Don’t Talk to Me About Vowels:

A Resource Book on Sounding Out Words Based on the Experience of Community Literacy Programs In and Around Metro Toronto (excerpt) Reading 13

by Guy Ewing

The following chapters are excerpted from Don’t Talk to Me About Vowels, published by Metro Toronto Movement for Literacy in 1994, as part of the Sounding Out Words Project. This book examines how phonics work is done in community-based literacy programs.

The running text provides background information for tutors and facilitators. Along with this text are Case Studies, which can be read in conjunction with the text or by themselves. For students and their tutors/facilitators, there are Working Ideas Boxe, which present specific ideas for ways of working with phonics information, raise questions, and provide the basis for negotiation between students and tutors/facilitators about ways of working

Chapter 3: Phonics for Adult Beginning Readers

In this chapter, I describe specific techniques for presenting phonics information to adult beginning readers that are used in community literacy programs. The techniques provide ideas about that tutors, facilitators, and learners can do in working with phonics guidelines.

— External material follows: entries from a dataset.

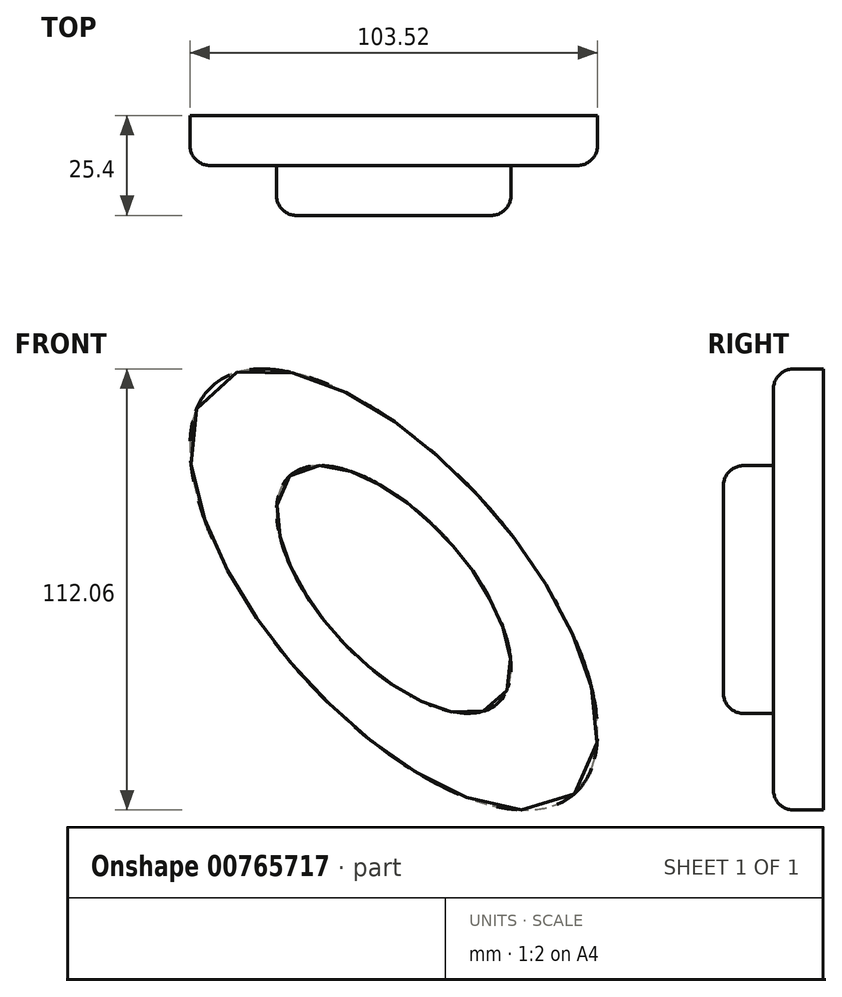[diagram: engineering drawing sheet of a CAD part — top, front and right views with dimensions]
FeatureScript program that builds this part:
annotation { "Feature Type Name" : "Feature", "Feature Type Description" : "" }
export const myFeature = defineFeature(function(context is Context, id is Id, definition is map)
    precondition{}
    {
        {
            var Q0;
            Q0=qCreatedBy(makeId("Front.planeOp"),FACE);
            var sketch = newSketch(context, id + "F0", { "sketchPlane" : qUnion([Q0])});
            skEllipse(sketch, "E0", {"center": v(0, 0) * mm, "majorRadius": 69.29 * mm, "minorRadius": 31.91 * mm, "majorAxis": v(0.66, -0.75)});
            skSolve(sketch);
        }
        {
            var Q0;
            Q0 = qSketchRegion(id + "F0", true);
            extrude(context, id + "F1", {"entities" : qUnion([Q0]), "oppositeDirection" : true, "depth" : 12.7 * mm, "offsetDistance" : 25.4 * mm});
        }
        {
            var Q0;
            Q0=makeQuery(id+"F0.imprint","IMPRINT",FACE,{"disambiguationData":[TD([[makeQuery(id+"F0.imprint","IMPRINT",EDGE,{"derivedFrom":sQuery(id+"F0.wireOp",EDGE,"E0")}),1.0]])]});
            var sketch = newSketch(context, id + "F2", { "sketchPlane" : qUnion([Q0])});
            skEllipse(sketch, "E1", {"center": v(0, 0) * mm, "majorRadius": 39.13 * mm, "minorRadius": 18.6 * mm, "majorAxis": v(-0.68, 0.74)});
            skSolve(sketch);
        }
        {
            var Q0;
            Q0 = qSketchRegion(id + "F2", true);
            extrude(context, id + "F3", {"entities" : qUnion([Q0]), "operationType" : NewBodyOperationType.ADD, "depth" : 12.7 * mm, "offsetDistance" : 25.4 * mm});
        }
        {
            var Q0;
            Q0=makeQuery(id+"F1.opExtrude","CAP_EDGE",EDGE,{"disambiguationData":[OSD([sQuery(id+"F0.wireOp",EDGE,"E0")])],"isStart":true});
            var Q1;
            Q1=makeQuery(id+"F3.opExtrude","CAP_FACE",FACE,{"disambiguationData":[OSD([sQuery(id+"F2.wireOp",EDGE,"E1")])],"isStart":false});
            fillet(context, id + "F4", {"entities" : qUnion([Q0, Q1]), "radius" : 5.08 * mm, "tangentPropagation" : true, "allowEdgeOverflow" : false});
        }
    });
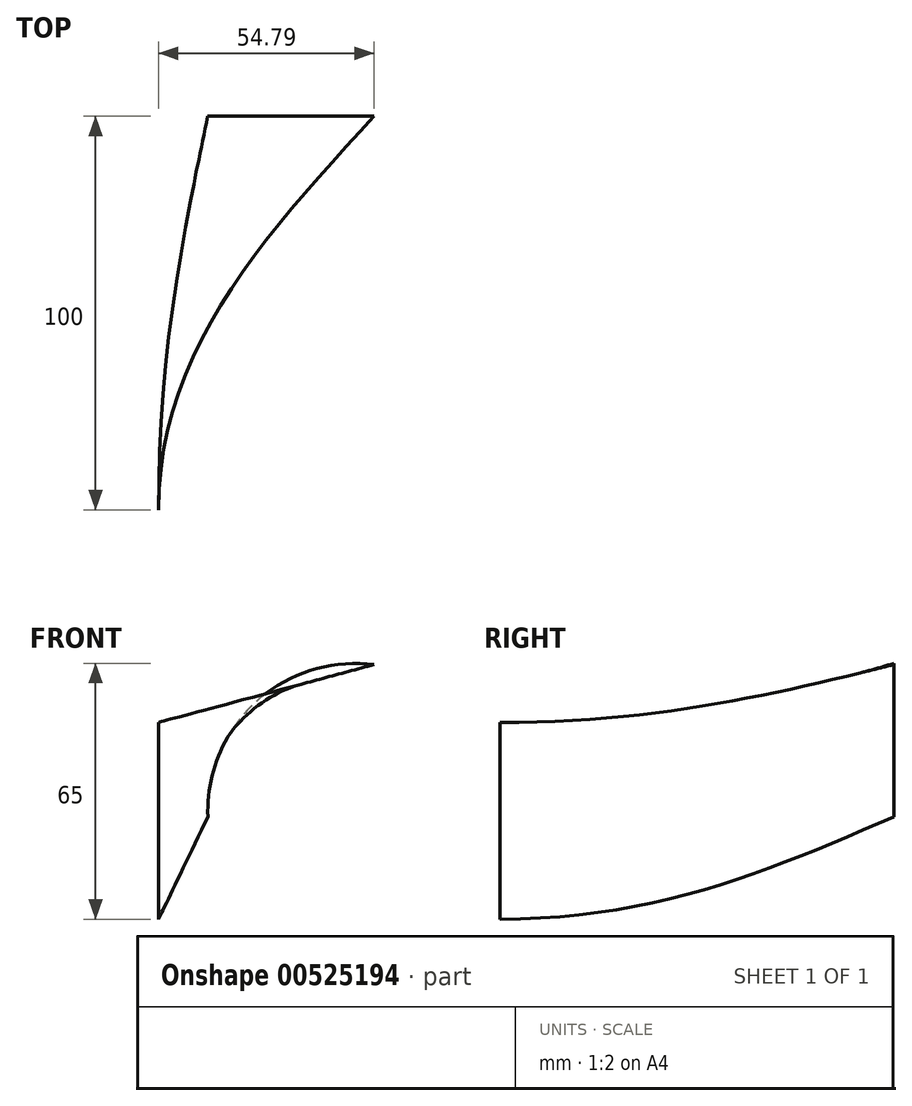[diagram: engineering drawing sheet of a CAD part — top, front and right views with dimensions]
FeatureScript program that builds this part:
annotation { "Feature Type Name" : "Feature", "Feature Type Description" : "" }
export const myFeature = defineFeature(function(context is Context, id is Id, definition is map)
    precondition{}
    {
        {
            var Q0;
            Q0=qCreatedBy(makeId("Front.planeOp"),FACE);
            var sketch = newSketch(context, id + "F0", { "sketchPlane" : qUnion([Q0])});
            skArc(sketch, "E0", {"start": v(0, 25) * mm, "mid": v(-25, 0) * mm, "end": v(0, -25) * mm, "construction": true});
            skLineSegment(sketch, "E1", {"start": v(0, 75.58) * mm, "end": v(0, -74.54) * mm, "construction": true});
            skLineSegment(sketch, "E2", {"start": v(-25, 25) * mm, "end": v(-25, -25) * mm});
            skPoint(sketch, "E2.startSnap0", {"position": v(-25, 0) * mm});
            skPoint(sketch, "E2.endSnap0", {"position": v(-25, 0) * mm});
            skSolve(sketch);
        }
        {
            var Q0;
            Q0=qCreatedBy(makeId("Front.planeOp"),FACE);
            cPlane(context, id + "F1", {"entities" : qUnion([Q0]), "cplaneType" : CPlaneType.OFFSET, "offset" : 100 * mm, "oppositeDirection" : true, "width" : 150 * mm, "height" : 150 * mm});
        }
        {
            var Q0;
            Q0=qCreatedBy(id+"F1.planeOp",FACE);
            var sketch = newSketch(context, id + "F2", { "sketchPlane" : qUnion([Q0])});
            skLineSegment(sketch, "E3", {"start": v(0, 75.85) * mm, "end": v(0, -74.37) * mm, "construction": true});
            skLineSegment(sketch, "E4", {"start": v(25, 12.5) * mm, "end": v(25, -60.05) * mm, "construction": true});
            skPoint(sketch, "E5", {"position": v(25, 12.5) * mm});
            skLineSegment(sketch, "E6", {"start": v(25, 12.5) * mm, "end": v(43.82, 64.22) * mm, "construction": true});
            skLineSegment(sketch, "E7", {"start": v(25, 12.5) * mm, "end": v(35.63, 72.81) * mm, "construction": true});
            skArc(sketch, "E8.trimOffspring", {"start": v(29.8, 39.7) * mm, "mid": v(-0.32, 30.17) * mm, "end": v(-12.47, 1.02) * mm});
            skLineSegment(sketch, "E9", {"start": v(-12.47, 1.02) * mm, "end": v(-12.47, -50.06) * mm});
            skSolve(sketch);
        }
        {
            var Q0;
            Q0=sQuery(id+"F0.wireOp",EDGE,"E2");
            var Q1;
            Q1=sQuery(id+"F2.wireOp",EDGE,"E8.trimOffspring");
            var Q2;
            Q2=sQuery(id+"F0.wireOp",VERTEX,"E2.start");
            var Q3;
            Q3=sQuery(id+"F2.wireOp",VERTEX,"E8.trimOffspring.start");
            loft(context, id + "F3", {"bodyType" : ToolBodyType.SURFACE, "startCondition" : LoftEndDerivativeType.NORMAL_TO_PROFILE, "startMagnitude" : 1.2, "wireProfilesArray" : [{ "wireProfileEntities" : qUnion([Q0]) }, { "wireProfileEntities" : qUnion([Q1]) }], "matchConnections" : true, "connections" : [{ "connectionEntities" : qUnion([Q2, Q3]), "connectionEdgeQueries" : qUnion([]), "connectionEdgeParameters" : [] }]});
        }
    });
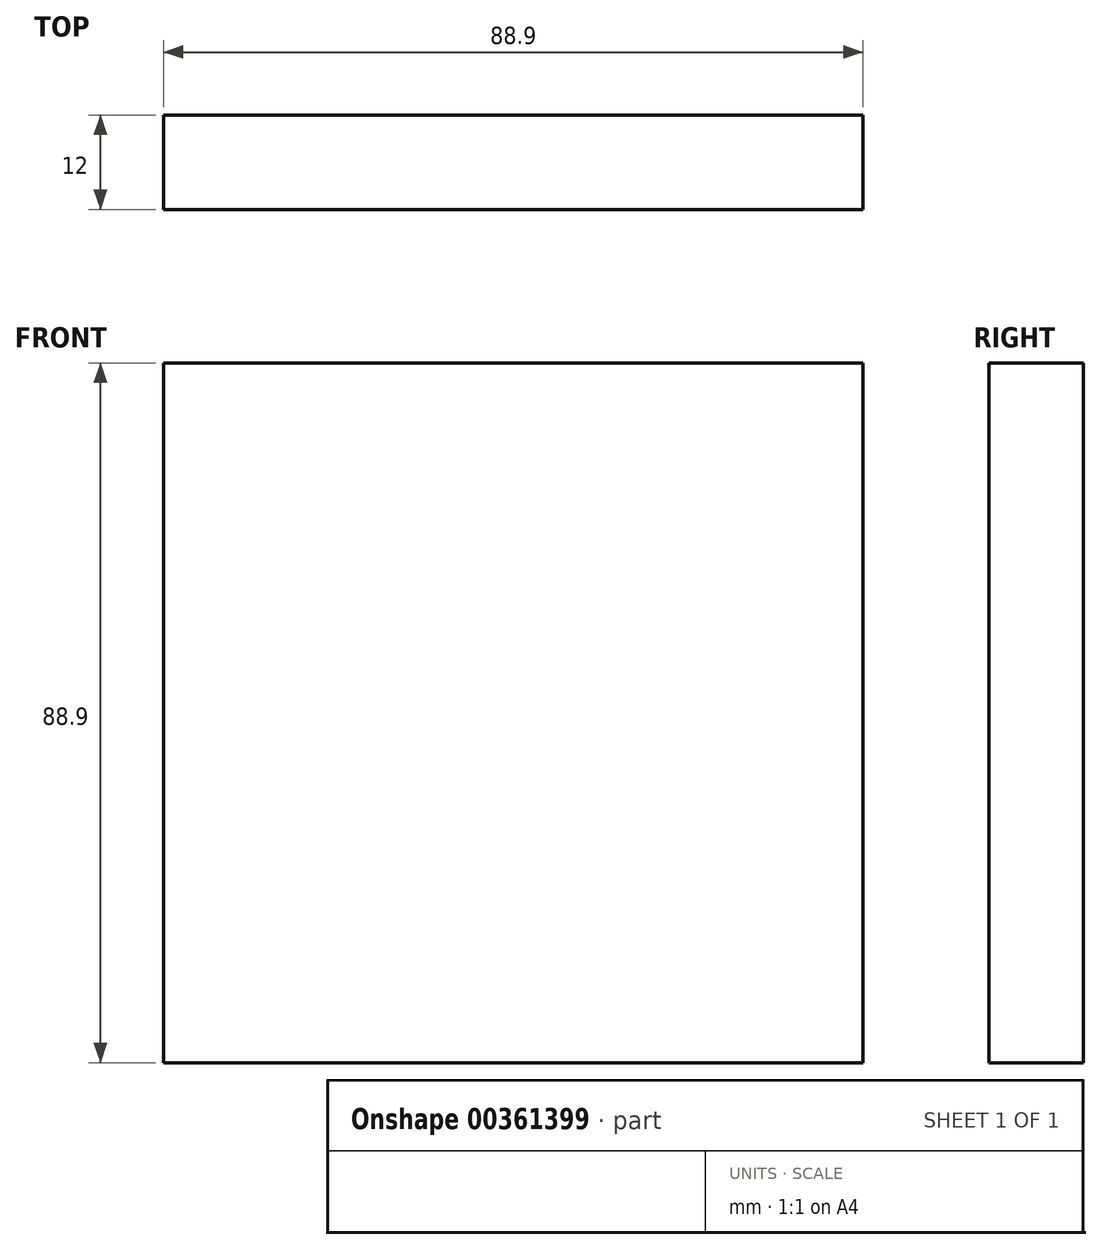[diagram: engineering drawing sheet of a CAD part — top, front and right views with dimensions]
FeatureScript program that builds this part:
annotation { "Feature Type Name" : "Feature", "Feature Type Description" : "" }
export const myFeature = defineFeature(function(context is Context, id is Id, definition is map)
    precondition{}
    {
        {
            var Q0;
            Q0=qCreatedBy(makeId("Front.planeOp"),FACE);
            var sketch = newSketch(context, id + "F0", { "sketchPlane" : qUnion([Q0])});
            skLineSegment(sketch, "E0.bottom", {"start": v(0, 0) * mm, "end": v(88.9, 0) * mm});
            skLineSegment(sketch, "E0.top", {"start": v(0, 88.9) * mm, "end": v(88.9, 88.9) * mm});
            skLineSegment(sketch, "E0.left", {"start": v(0, 0) * mm, "end": v(0, 88.9) * mm});
            skLineSegment(sketch, "E0.right", {"start": v(88.9, 0) * mm, "end": v(88.9, 88.9) * mm});
            skSolve(sketch);
        }
        {
            assignVariable(context, id + "F1", {"name" : "cut_length", "anyValue" : 12});
        }
        {
            var Q0;
            Q0=makeQuery(id+"F0.imprint","IMPRINT",FACE,{"disambiguationData":[TD([[makeQuery(id+"F0.imprint","IMPRINT",EDGE,{"derivedFrom":sQuery(id+"F0.wireOp",EDGE,"E0.bottom")}),1.0]])]});
            extrude(context, id + "F2", {"entities" : qUnion([Q0]), "oppositeDirection" : true, "depth" : (getVariable(context, 'cut_length')) * mm});
        }
    });
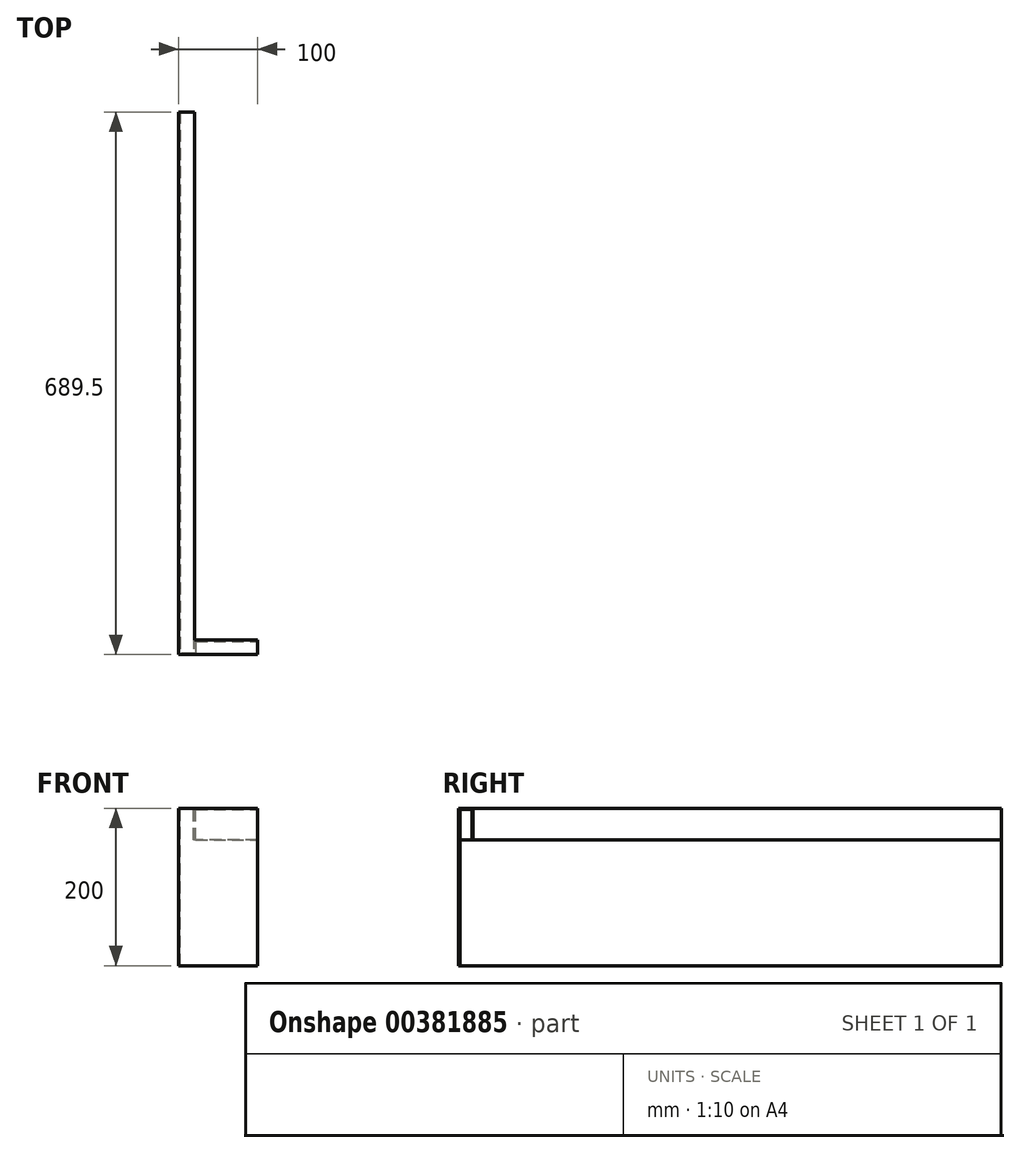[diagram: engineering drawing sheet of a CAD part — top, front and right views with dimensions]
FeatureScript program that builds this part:
annotation { "Feature Type Name" : "Feature", "Feature Type Description" : "" }
export const myFeature = defineFeature(function(context is Context, id is Id, definition is map)
    precondition{}
    {
        {
            var Q0;
            Q0=qCreatedBy(makeId("Front.planeOp"),FACE);
            var sketch = newSketch(context, id + "F0", { "sketchPlane" : qUnion([Q0])});
            skLineSegment(sketch, "E0.bottom", {"start": v(10, -100) * mm, "end": v(-10, -100) * mm});
            skLineSegment(sketch, "E0.top", {"start": v(10, 100) * mm, "end": v(-10, 100) * mm});
            skLineSegment(sketch, "E0.left", {"start": v(10, -100) * mm, "end": v(10, 100) * mm});
            skLineSegment(sketch, "E0.right", {"start": v(-10, -100) * mm, "end": v(-10, 100) * mm});
            skPoint(sketch, "E0.middle", {"position": v(0, 0) * mm});
            skSolve(sketch);
        }
        {
            var Q0;
            Q0 = qSketchRegion(id + "F0", true);
            extrude(context, id + "F1", {"entities" : qUnion([Q0]), "depth" : 688 * mm});
        }
        {
            var Q0;
            Q0=makeQuery(id+"F1.opExtrude","CAP_FACE",FACE,{"disambiguationData":[OSD([sQuery(id+"F0.wireOp",EDGE,"E0.bottom"),sQuery(id+"F0.wireOp",EDGE,"E0.top"),sQuery(id+"F0.wireOp",EDGE,"E0.left"),sQuery(id+"F0.wireOp",EDGE,"E0.right")])],"isStart":false});
            var sketch = newSketch(context, id + "F2", { "sketchPlane" : qUnion([Q0])});
            skPoint(sketch, "E1.oppositeSnap0", {"position": v(0, 100) * mm});
            skLineSegment(sketch, "E1.bottom", {"start": v(10, -100) * mm, "end": v(-8.5, -100) * mm});
            skLineSegment(sketch, "E1.top", {"start": v(10, 60) * mm, "end": v(-8.5, 60) * mm});
            skLineSegment(sketch, "E1.left", {"start": v(10, -100) * mm, "end": v(10, 60) * mm});
            skLineSegment(sketch, "E1.right", {"start": v(-8.5, -100) * mm, "end": v(-8.5, 60) * mm});
            skSolve(sketch);
        }
        {
            var Q0;
            Q0 = qSketchRegion(id + "F2", true);
            extrude(context, id + "F3", {"entities" : qUnion([Q0]), "operationType" : NewBodyOperationType.REMOVE, "oppositeDirection" : true, "depth" : 688 * mm});
        }
        {
            var Q0;
            Q0=makeQuery(id+"F1.opExtrude","CAP_FACE",FACE,{"disambiguationData":[OSD([sQuery(id+"F0.wireOp",EDGE,"E0.bottom"),sQuery(id+"F0.wireOp",EDGE,"E0.top"),sQuery(id+"F0.wireOp",EDGE,"E0.left"),sQuery(id+"F0.wireOp",EDGE,"E0.right")])],"isStart":false});
            var sketch = newSketch(context, id + "F4", { "sketchPlane" : qUnion([Q0])});
            skLineSegment(sketch, "E2.bottom", {"start": v(8.5, 60) * mm, "end": v(-8.5, 60) * mm});
            skLineSegment(sketch, "E2.top", {"start": v(8.5, 98.5) * mm, "end": v(-8.5, 98.5) * mm});
            skLineSegment(sketch, "E2.left", {"start": v(8.5, 60) * mm, "end": v(8.5, 98.5) * mm});
            skLineSegment(sketch, "E2.right", {"start": v(-8.5, 60) * mm, "end": v(-8.5, 98.5) * mm});
            skSolve(sketch);
        }
        {
            var Q0;
            Q0=makeQuery(id+"F4.imprint","IMPRINT",FACE,{"disambiguationData":[TD([[makeQuery(id+"F4.imprint","IMPRINT",EDGE,{"derivedFrom":sQuery(id+"F4.wireOp",EDGE,"E2.bottom")}),-1.0]])]});
            extrude(context, id + "F5", {"entities" : qUnion([Q0]), "operationType" : NewBodyOperationType.REMOVE, "oppositeDirection" : true, "depth" : 688 * mm});
        }
        {
            var Q0;
            Q0=makeQuery(id+"F1.opExtrude","CAP_FACE",FACE,{"disambiguationData":[OSD([sQuery(id+"F0.wireOp",EDGE,"E0.bottom"),sQuery(id+"F0.wireOp",EDGE,"E0.top"),sQuery(id+"F0.wireOp",EDGE,"E0.left"),sQuery(id+"F0.wireOp",EDGE,"E0.right")])],"isStart":false});
            var sketch = newSketch(context, id + "F6", { "sketchPlane" : qUnion([Q0])});
            skLineSegment(sketch, "E3.bottom", {"start": v(-10, -100) * mm, "end": v(90, -100) * mm});
            skLineSegment(sketch, "E3.top", {"start": v(-10, 100) * mm, "end": v(90, 100) * mm});
            skLineSegment(sketch, "E3.left", {"start": v(-10, -100) * mm, "end": v(-10, 100) * mm});
            skLineSegment(sketch, "E3.right", {"start": v(90, -100) * mm, "end": v(90, 100) * mm});
            skSolve(sketch);
        }
        {
            var Q0;
            Q0 = qSketchRegion(id + "F6", true);
            extrude(context, id + "F7", {"entities" : qUnion([Q0]), "operationType" : NewBodyOperationType.ADD, "depth" : 1.5 * mm});
        }
        {
            var Q0;
            Q0=makeQuery(id+"F1.opExtrude","SWEPT_FACE",FACE,{"disambiguationData":[OSD([sQuery(id+"F0.wireOp",EDGE,"E0.left")])]});
            var sketch = newSketch(context, id + "F8", { "sketchPlane" : qUnion([Q0])});
            skLineSegment(sketch, "E4.bottom", {"start": v(-688, 100) * mm, "end": v(-671, 100) * mm});
            skLineSegment(sketch, "E4.top", {"start": v(-688, 60) * mm, "end": v(-671, 60) * mm});
            skLineSegment(sketch, "E4.left", {"start": v(-688, 100) * mm, "end": v(-688, 60) * mm});
            skLineSegment(sketch, "E4.right", {"start": v(-671, 100) * mm, "end": v(-671, 60) * mm});
            skSolve(sketch);
        }
        {
            var Q0;
            Q0 = qSketchRegion(id + "F8", true);
            extrude(context, id + "F9", {"entities" : qUnion([Q0]), "operationType" : NewBodyOperationType.ADD, "depth" : 80 * mm});
        }
        {
            var Q0;
            Q0=makeQuery(id+"F9.boolean.opBoolean","MERGE",FACE,{"derivedFrom":[makeQuery(id+"F7.opExtrude","SWEPT_FACE",FACE,{"disambiguationData":[OSD([sQuery(id+"F6.wireOp",EDGE,"E3.right")])]}),makeQuery(id+"F9.opExtrude","CAP_FACE",FACE,{"disambiguationData":[OSD([sQuery(id+"F8.wireOp",EDGE,"E4.bottom"),sQuery(id+"F8.wireOp",EDGE,"E4.top"),sQuery(id+"F8.wireOp",EDGE,"E4.left"),sQuery(id+"F8.wireOp",EDGE,"E4.right")])],"isStart":false})]});
            var sketch = newSketch(context, id + "F10", { "sketchPlane" : qUnion([Q0])});
            skLineSegment(sketch, "E5.bottom", {"start": v(-672.5, 60) * mm, "end": v(-688, 60) * mm});
            skLineSegment(sketch, "E5.top", {"start": v(-672.5, 98.5) * mm, "end": v(-688, 98.5) * mm});
            skLineSegment(sketch, "E5.left", {"start": v(-672.5, 60) * mm, "end": v(-672.5, 98.5) * mm});
            skLineSegment(sketch, "E5.right", {"start": v(-688, 60) * mm, "end": v(-688, 98.5) * mm});
            skSolve(sketch);
        }
        {
            var Q0;
            Q0 = qSketchRegion(id + "F10", true);
            extrude(context, id + "F11", {"entities" : qUnion([Q0]), "operationType" : NewBodyOperationType.REMOVE, "oppositeDirection" : true, "depth" : 78.5 * mm});
        }
    });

People in the community programs that I talked with during this project warned me not to create a resource which simply presents innumerable techniques for phonics work. During the Sounding Out Words Project, I encountered ways of working with phonics that, if not innumerable, were at least many and various. It would not be useful for me to present all of this information. But the many techniques that I observed and discussed were actually variations on three basic techniques:

  1. Working with word families.
  2. Working with contrastive pairs of words.
  3. Working with key words.

In this chapter, I concentrate on techniques for phonics work with adult beginning readers. In the next chapter, I show how this beginning phonics work can lead to more independence in reading.